Tanjungpinang, mejaredaksi – Pemerintah Provinsi Kepulauan Riau mendorong pengelolaan wakaf menjadi lebih profesional dan produktif. Komitmen tersebut ditegaskan saat Gubernur Kepri Ansar Ahmad melantik Huzaifa Dadang sebagai Ketua Perwakilan Badan Wakaf Indonesia (BWI) Provinsi Kepulauan Riau beserta pengurus periode 2026–2029 di Gedung Daerah, Tanjungpinang, Minggu (8/3/2026).
Pelantikan ini diharapkan menjadi titik awal penguatan pengelolaan wakaf di Kepri agar mampu memberi dampak nyata bagi pembangunan sosial sekaligus ekonomi masyarakat.
Wakil Ketua Badan Wakaf Indonesia, Tatang Astarudin, menilai penguatan kelembagaan wakaf merupakan langkah strategis untuk menjadikan wakaf sebagai instrumen pembangunan nasional.
“Pelantikan ini merupakan langkah penting untuk memperkuat peran wakaf sebagai instrumen strategis dalam pembangunan ekonomi dan sosial bangsa. Kami berharap kepengurusan yang baru mampu membawa semangat perubahan serta profesionalisme dalam pengelolaan perwakafan nasional,” ujar Tatang.
Ia juga mendorong pengurus BWI Kepri memperluas kolaborasi dengan berbagai pihak, mulai dari Kementerian Agama, pemerintah daerah, hingga ATR/BPN dan lembaga pengelola aset umat.

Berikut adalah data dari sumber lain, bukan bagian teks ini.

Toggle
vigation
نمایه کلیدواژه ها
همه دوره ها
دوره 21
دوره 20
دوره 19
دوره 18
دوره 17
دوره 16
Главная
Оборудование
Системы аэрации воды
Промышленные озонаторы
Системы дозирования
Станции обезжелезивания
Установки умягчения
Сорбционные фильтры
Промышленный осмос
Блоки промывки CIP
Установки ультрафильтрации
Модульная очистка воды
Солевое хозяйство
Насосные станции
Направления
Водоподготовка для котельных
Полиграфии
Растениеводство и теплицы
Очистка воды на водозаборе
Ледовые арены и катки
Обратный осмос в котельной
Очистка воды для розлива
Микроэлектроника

Sinergi tersebut dinilai penting untuk memperkuat peran wakaf dalam mendukung pengentasan kemiskinan, peningkatan pendidikan, serta layanan kesehatan masyarakat.

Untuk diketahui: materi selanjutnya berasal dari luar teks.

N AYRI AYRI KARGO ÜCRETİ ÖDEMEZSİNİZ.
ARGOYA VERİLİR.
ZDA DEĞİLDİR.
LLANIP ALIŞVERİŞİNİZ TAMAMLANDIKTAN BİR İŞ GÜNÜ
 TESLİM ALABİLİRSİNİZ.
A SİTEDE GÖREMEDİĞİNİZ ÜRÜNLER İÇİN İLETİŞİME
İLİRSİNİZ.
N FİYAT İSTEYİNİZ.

Sementara itu, Gubernur Kepri Ansar Ahmad berharap kepengurusan baru dapat menjalankan amanah dengan komitmen kuat dan menghadirkan inovasi dalam pengelolaan wakaf.
“Saya mengucapkan selamat kepada pengurus Perwakilan Badan Wakaf Indonesia Provinsi Kepulauan Riau yang baru saja dilantik. Pengurus yang baru harus menata niat, menjaga energi agar tidak mudah luntur, serta menghadirkan berbagai inovasi dalam pengelolaan wakaf,” kata Ansar.
Ansar juga menekankan pentingnya memperbanyak nazhir profesional melalui program sertifikasi kompetensi serta memperkuat peran BWI sebagai pengelola wakaf uang.
Menurutnya, wakaf tidak hanya dimaknai sebagai ibadah, tetapi juga memiliki potensi besar sebagai penggerak ekonomi umat.
“Ke depan kita berharap wakaf dapat menjadi gaya hidup masyarakat. Wakaf harus menjadi lifestyle melalui sosialisasi dan literasi gerakan wakaf uang serta wakaf melalui uang,” pungkasnya.